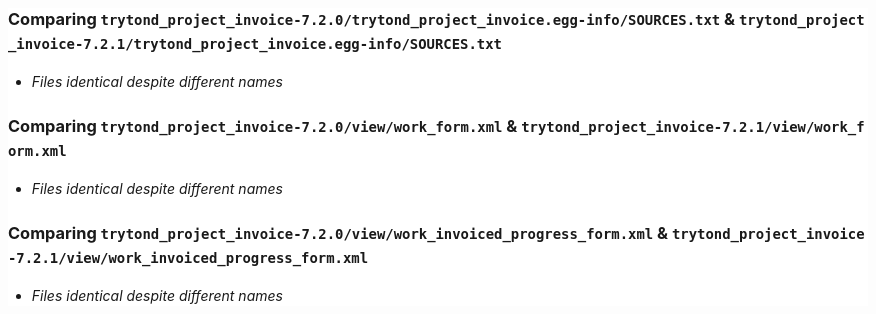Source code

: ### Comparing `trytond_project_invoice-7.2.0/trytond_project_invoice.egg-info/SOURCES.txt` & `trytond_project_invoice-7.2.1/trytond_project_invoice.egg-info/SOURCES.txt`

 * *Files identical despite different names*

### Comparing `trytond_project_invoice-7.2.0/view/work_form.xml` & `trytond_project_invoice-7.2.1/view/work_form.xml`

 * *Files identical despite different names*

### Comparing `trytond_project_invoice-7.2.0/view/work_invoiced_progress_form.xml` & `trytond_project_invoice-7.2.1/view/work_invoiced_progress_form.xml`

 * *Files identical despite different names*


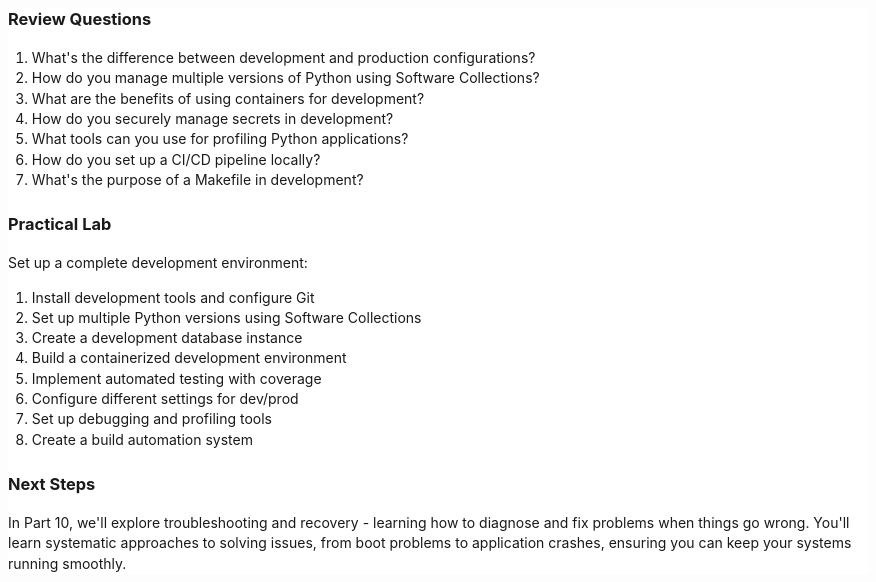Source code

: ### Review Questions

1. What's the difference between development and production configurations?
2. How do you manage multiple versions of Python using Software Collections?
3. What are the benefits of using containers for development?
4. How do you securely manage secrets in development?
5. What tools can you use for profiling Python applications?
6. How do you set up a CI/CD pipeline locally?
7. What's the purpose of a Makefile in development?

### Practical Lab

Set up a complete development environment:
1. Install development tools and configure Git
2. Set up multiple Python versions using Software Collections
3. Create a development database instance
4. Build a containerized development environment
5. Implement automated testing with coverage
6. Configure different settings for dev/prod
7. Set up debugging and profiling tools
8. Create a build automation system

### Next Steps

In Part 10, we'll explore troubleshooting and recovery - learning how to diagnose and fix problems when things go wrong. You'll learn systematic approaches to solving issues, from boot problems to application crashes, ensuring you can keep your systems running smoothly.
══════════
# What you should do
Your reply should consist solely of the lines above, from the opening line through the line with "6. How do you", reproduced exactly and without pictures.

# Reply
Source code

: ### Comparing `trytond_project_invoice-7.2.0/trytond_project_invoice.egg-info/SOURCES.txt` & `trytond_project_invoice-7.2.1/trytond_project_invoice.egg-info/SOURCES.txt`

 * *Files identical despite different names*

### Comparing `trytond_project_invoice-7.2.0/view/work_form.xml` & `trytond_project_invoice-7.2.1/view/work_form.xml`

 * *Files identical despite different names*

### Comparing `trytond_project_invoice-7.2.0/view/work_invoiced_progress_form.xml` & `trytond_project_invoice-7.2.1/view/work_invoiced_progress_form.xml`

 * *Files identical despite different names*


Source code

: ### Review Questions

1. What's the difference between development and production configurations?
2. How do you manage multiple versions of Python using Software Collections?
3. What are the benefits of using containers for development?
4. How do you securely manage secrets in development?
5. What tools can you use for profiling Python applications?
6. How do you set up a CI/CD pipeline locally?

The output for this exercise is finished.